Conservative leader David Cameron accused Brown of leading the UK to two million unemployed "without a hint of an apology”, adding that “the British people will never forgive him". Brown countered that Labour's policies are designed to get the country through a recession “as quickly as possible”, but anecdotally at least, there are signs of plenty more hardship to come. Alan Tomlinson, partner at insolvency firm Tomlinsons, insists he’s never been so busy. “Companies of all sizes, and in all sectors, are folding by the day. The CBI's prediction that unemployment will peak at just over three million in the second quarter of 2010 could prove to be wildly optimistic,” he says.
ONS figures show that the number of people out of work and claiming benefits rose by 138,000 in February—that’s a bigger rise than in any single month from previous recessions of the 1980s and 1990s. This time last year, the number of people claiming unemployment benefits fell by 1,200. According to Liberal Democrat Shadow Work and Pensions Secretary Steve Webb, the numbers demonstrate poor planning by the government. “These figures are proof that government forecasts for unemployment are pure fantasy. If unemployment keeps rising at the current rate, we’ll hit the level the Government is predicting for 2012 by April this year.”

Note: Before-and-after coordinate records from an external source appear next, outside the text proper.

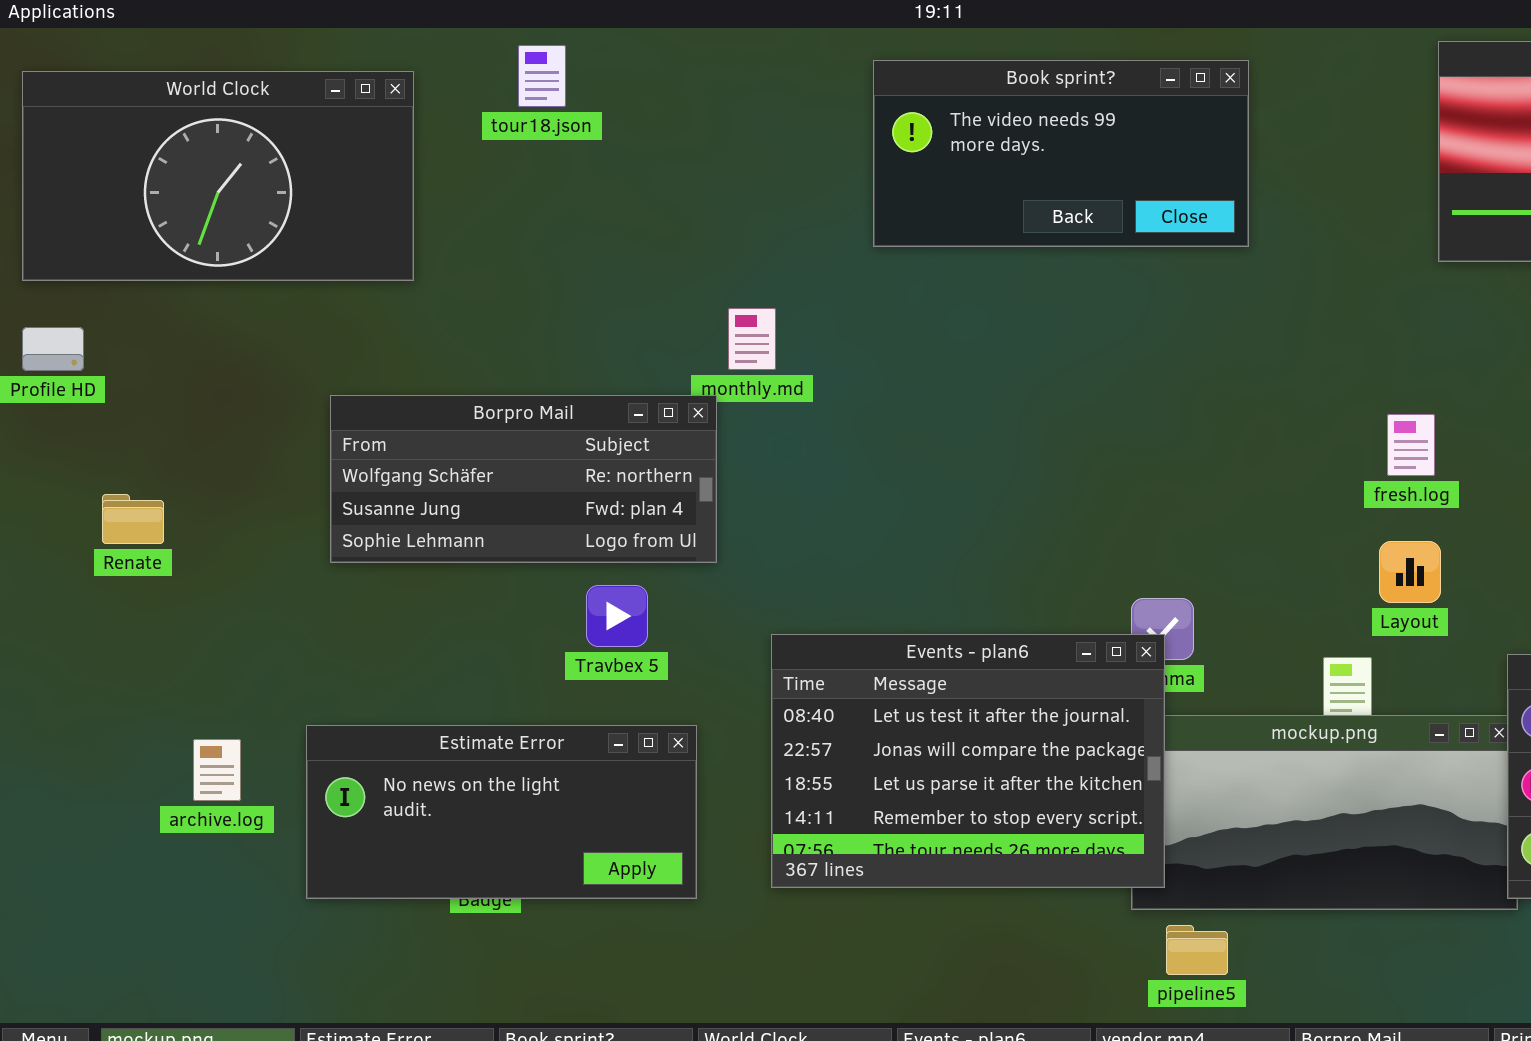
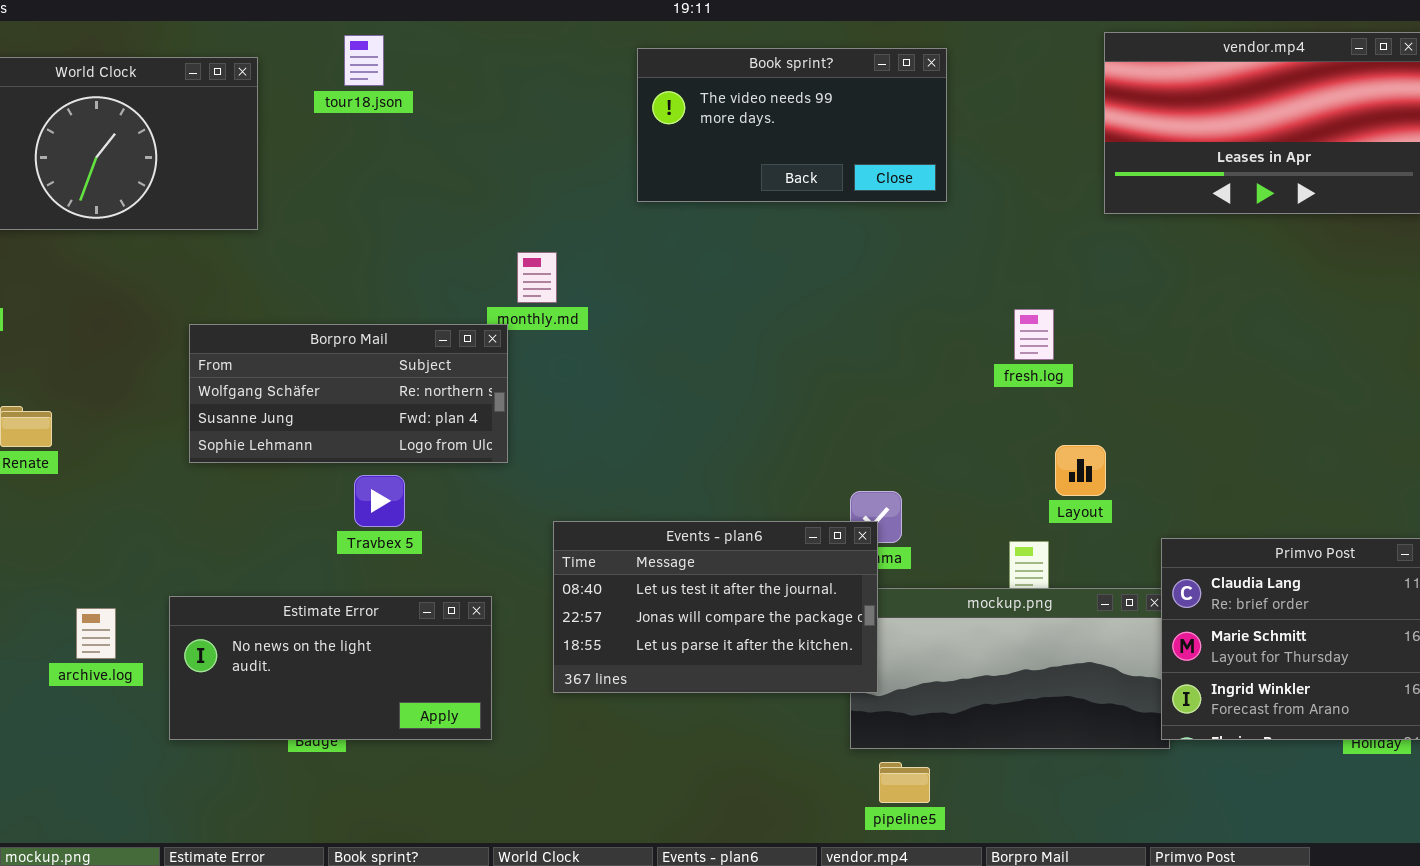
fresh.log: [1387,414,1435,476] -> [1014,309,1054,360], moved
Travbex 5: [586,585,648,647] -> [354,475,405,527], moved
Events - plan6: [771,634,1165,888] -> [553,521,878,693], resized

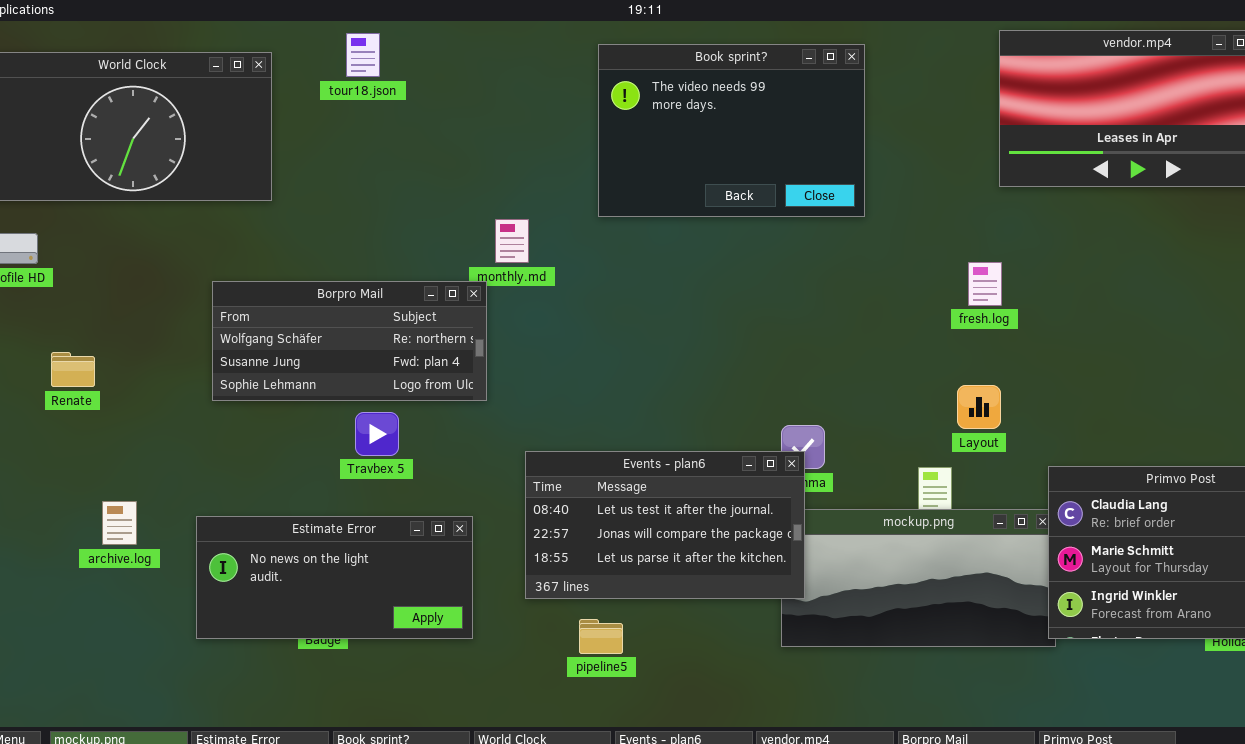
Book sprint?: [637,48,947,202] -> [598,44,865,217], resized
fresh.log: [1014,309,1054,360] -> [968,262,1002,306], moved
archive.log: [76,608,116,659] -> [102,501,137,545], moved
pipeline5: [879,762,930,803] -> [579,619,623,654], moved

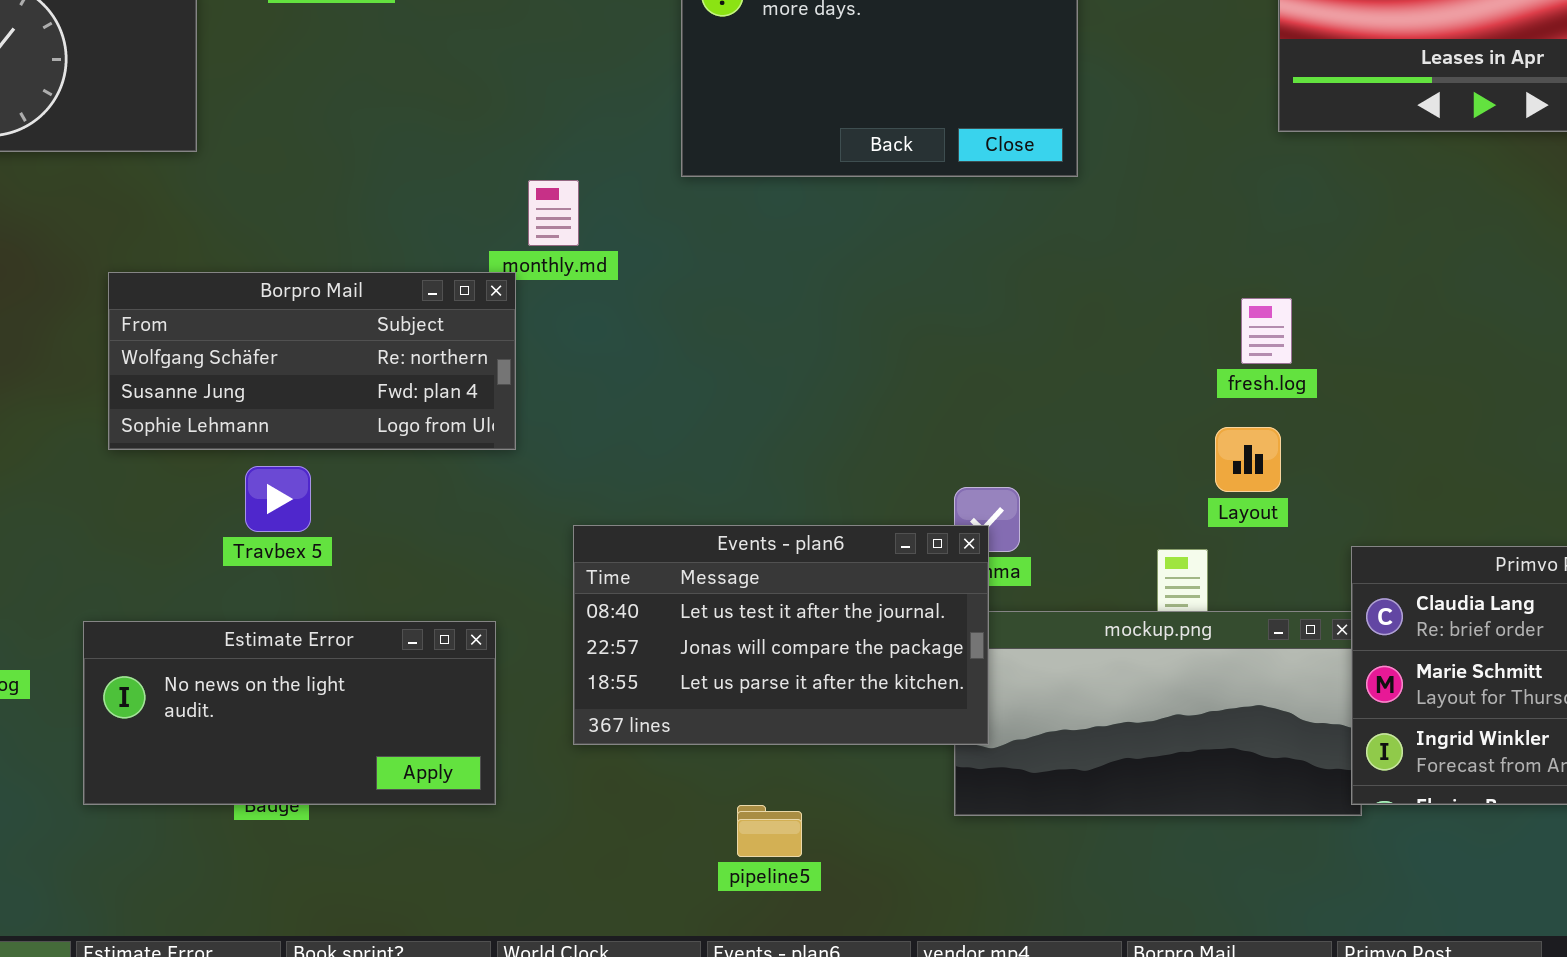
fresh.log: [968,262,1002,306] -> [1241,298,1292,364], moved
Travbex 5: [355,412,399,456] -> [245,466,311,532], moved
pipeline5: [579,619,623,654] -> [737,805,802,857], moved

Ian Brinkley, associate director at The Work Foundation, said that up until now, unemployment figures were massaged by recruitment freezes and flexibility over hours and pay. “This period of restraint is coming to an end,” he said. Brinkley added that unlike previous recessions, the services sector is also feeling the squeeze. Service sector falls “were heavily concentrated” in retailing, hospitality, business services and finance, although this was partly offset by growth in education and healthcare. “Public sector employment has so far yet feel the downturn,” said Brinkley.
Mark Wallace, of the TaxPayers’ Alliance, said that it adds “insult to injury that people lose their jobs in the private sector to see the government increasing public pay as if nothing is happening.” The CBI said that with government debt “skyrocketing” and the economy under “severe pressure, the gap between public and private sector pay growth must be closed.” The “economic pain is not equally divided,” added Graeme Leach, Chief Economist at the IoD.
The IMF added to Brown’s woes by predicting that of all the industrialised nations, Britain’s recession would last the longest. The gloomy economic forecast shows that the UK economy will contract by 3.8 per cent this year, while the US economy is set to shrink by 2.6 per cent. The Eurozone, according to the IMF, will contract by up to 3.2 per cent, although if you take into account figures published by the IWH research institute, Germany’s export dependent economy is now expected to take a 4.8 per cent hit this year, a much bigger contraction than previous estimates.
The IMF also predicted that Britain will be the only country with a shrinking GDP throughout 2010. Shadow Chancellor George Osborne called it “further evidence that Gordon Brown’s economic model is fundamentally broken and his policies on the recession aren’t working.”